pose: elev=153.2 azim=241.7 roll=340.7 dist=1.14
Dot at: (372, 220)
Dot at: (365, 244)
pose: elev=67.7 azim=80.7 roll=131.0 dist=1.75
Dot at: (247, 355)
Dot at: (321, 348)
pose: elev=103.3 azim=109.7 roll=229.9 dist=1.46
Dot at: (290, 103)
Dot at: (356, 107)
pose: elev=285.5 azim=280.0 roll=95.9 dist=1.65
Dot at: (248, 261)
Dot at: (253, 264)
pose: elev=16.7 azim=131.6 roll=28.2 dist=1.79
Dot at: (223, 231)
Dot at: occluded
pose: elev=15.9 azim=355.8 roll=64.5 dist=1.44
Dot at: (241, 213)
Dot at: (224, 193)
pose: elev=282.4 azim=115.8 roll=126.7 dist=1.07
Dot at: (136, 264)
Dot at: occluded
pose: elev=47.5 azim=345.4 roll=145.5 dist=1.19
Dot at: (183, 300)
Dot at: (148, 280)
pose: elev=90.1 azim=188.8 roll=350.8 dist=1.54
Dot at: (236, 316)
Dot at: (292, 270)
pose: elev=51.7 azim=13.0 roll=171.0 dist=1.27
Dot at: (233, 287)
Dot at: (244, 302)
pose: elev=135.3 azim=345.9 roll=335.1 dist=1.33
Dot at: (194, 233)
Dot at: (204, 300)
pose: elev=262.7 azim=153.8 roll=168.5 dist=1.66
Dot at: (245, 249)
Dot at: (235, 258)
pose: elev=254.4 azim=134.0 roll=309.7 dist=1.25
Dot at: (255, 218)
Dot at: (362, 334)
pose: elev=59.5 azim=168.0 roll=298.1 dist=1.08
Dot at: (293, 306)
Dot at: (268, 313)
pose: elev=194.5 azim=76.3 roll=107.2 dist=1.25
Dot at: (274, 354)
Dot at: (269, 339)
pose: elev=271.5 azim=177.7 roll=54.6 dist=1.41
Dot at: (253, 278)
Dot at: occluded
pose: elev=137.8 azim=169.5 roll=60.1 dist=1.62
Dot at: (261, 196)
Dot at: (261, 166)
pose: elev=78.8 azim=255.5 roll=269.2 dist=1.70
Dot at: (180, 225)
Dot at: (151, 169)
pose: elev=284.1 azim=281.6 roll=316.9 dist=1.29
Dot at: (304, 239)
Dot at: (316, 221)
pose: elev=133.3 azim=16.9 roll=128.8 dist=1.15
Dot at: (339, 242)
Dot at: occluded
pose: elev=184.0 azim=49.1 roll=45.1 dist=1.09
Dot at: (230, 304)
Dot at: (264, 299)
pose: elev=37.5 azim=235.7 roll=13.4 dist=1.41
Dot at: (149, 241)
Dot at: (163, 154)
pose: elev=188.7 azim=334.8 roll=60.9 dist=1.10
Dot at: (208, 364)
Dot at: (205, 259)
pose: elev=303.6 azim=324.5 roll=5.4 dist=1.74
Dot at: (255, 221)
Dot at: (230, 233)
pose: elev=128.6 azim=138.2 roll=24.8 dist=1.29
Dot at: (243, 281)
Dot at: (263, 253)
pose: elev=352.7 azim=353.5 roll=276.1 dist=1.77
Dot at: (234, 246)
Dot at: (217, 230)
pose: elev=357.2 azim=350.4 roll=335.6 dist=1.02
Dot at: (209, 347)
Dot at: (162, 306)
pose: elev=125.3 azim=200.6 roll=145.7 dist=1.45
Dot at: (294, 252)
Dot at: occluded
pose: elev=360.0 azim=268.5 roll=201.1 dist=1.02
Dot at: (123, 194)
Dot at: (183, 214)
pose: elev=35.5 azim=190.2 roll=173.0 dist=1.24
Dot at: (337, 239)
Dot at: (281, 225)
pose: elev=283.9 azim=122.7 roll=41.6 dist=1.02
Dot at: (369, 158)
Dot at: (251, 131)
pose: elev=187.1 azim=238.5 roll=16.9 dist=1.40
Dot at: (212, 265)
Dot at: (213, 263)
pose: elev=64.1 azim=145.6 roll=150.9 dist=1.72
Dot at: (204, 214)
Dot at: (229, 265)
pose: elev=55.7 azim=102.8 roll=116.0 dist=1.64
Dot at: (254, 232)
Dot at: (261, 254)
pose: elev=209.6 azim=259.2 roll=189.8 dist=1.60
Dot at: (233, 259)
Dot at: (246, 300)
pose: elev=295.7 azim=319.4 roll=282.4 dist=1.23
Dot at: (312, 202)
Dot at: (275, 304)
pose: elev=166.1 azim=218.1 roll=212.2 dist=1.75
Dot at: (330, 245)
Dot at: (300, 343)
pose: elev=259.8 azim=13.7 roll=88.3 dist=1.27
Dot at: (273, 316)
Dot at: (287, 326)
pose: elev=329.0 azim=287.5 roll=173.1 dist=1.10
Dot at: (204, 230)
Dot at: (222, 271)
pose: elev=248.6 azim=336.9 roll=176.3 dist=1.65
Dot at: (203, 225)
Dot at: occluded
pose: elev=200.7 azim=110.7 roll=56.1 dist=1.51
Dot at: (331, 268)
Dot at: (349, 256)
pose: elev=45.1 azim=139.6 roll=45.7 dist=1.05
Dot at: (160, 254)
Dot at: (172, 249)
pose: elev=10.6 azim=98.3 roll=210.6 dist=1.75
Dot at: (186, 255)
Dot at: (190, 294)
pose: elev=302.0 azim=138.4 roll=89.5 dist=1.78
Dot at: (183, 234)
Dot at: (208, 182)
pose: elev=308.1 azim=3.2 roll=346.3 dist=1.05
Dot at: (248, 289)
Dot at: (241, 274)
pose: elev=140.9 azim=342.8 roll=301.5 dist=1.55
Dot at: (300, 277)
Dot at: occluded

____

**Do this**:
Rewrite the records starting at the line containing "pose: elev=187.1 azim=238.5" and ending at the line containing "Dot at: (246, 300)", swapping "roll" for "tilt" and leaving everything else unchanged. Return only those lines.

**Reply to the task**:
pose: elev=187.1 azim=238.5 tilt=16.9 dist=1.40
Dot at: (212, 265)
Dot at: (213, 263)
pose: elev=64.1 azim=145.6 tilt=150.9 dist=1.72
Dot at: (204, 214)
Dot at: (229, 265)
pose: elev=55.7 azim=102.8 tilt=116.0 dist=1.64
Dot at: (254, 232)
Dot at: (261, 254)
pose: elev=209.6 azim=259.2 tilt=189.8 dist=1.60
Dot at: (233, 259)
Dot at: (246, 300)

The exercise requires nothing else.